**REQUIRED WORK**:
(1) Answer these about the passage on observability based performance testing:
(a) What does traditional performance testing rely on?
(b) Which dashboards are development teams meant to monitor?
(c) What example does it give of a linkage that may not be obvious?
(2) Could you write out the passage on observability based performance testing from "Observability Based Performance Testing at" up to and including "under real-world conditions.", changing "deep visibility" to "thorough visibility"?
(3) How would you put this sentence from the passage on observability based performance testing into German: "Observability Based Performance Testing is a proactive approach to understanding system performance through comprehensive instrumentation and real-time data collection."

**PASSAGE SHOWN**:
Observability Based Performance Testing at GitLab

Description

Observability Based Performance Testing is a proactive approach to understanding system performance through comprehensive instrumentation and real-time data collection. Unlike traditional performance testing, which relies on specific test scenarios, observability testing provides deep visibility into application behavior under real-world conditions.

Approach

Observability testing is actively making use of our Observability tools to detect trends that would develop into performance issues. A couple common approaches:

  • Have the development teams monitor the dashboards on their components and proactively pickup performance concerns
  • Build dashboards/tooling that support doing exploratory testing on the Observability data, looking for linkages that may not be obvious (system A causes system B to slow down)

**RECORD SET**:

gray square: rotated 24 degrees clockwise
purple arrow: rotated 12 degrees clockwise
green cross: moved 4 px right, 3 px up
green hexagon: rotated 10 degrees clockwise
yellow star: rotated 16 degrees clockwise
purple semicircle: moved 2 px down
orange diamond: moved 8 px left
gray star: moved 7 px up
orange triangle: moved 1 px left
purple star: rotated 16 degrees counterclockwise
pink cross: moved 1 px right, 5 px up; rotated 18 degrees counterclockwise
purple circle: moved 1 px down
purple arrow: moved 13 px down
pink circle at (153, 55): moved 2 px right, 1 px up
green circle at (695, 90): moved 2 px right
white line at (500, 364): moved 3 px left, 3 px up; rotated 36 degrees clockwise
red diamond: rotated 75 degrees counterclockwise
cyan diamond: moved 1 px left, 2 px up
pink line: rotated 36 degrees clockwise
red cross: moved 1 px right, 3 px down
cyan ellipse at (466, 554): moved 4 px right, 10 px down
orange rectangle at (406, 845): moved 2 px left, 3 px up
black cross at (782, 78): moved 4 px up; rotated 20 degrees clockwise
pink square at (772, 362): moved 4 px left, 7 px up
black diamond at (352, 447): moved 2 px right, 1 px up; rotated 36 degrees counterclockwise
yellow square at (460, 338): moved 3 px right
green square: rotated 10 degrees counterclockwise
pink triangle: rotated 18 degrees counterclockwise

**SOLUTIONS TO THE TASKS**:
(1)
(a) Specific test scenarios.
(b) The dashboards on their components.
(c) System A causes system B to slow down.

(2)
Observability Based Performance Testing at GitLab

Description

Observability Based Performance Testing is a proactive approach to understanding system performance through comprehensive instrumentation and real-time data collection. Unlike traditional performance testing, which relies on specific test scenarios, observability testing provides thorough visibility into application behavior under real-world conditions.

(3) Observability-basiertes Performance-Testing ist ein proaktiver Ansatz, um die Systemleistung durch umfassende Instrumentierung und Datenerfassung in Echtzeit zu verstehen.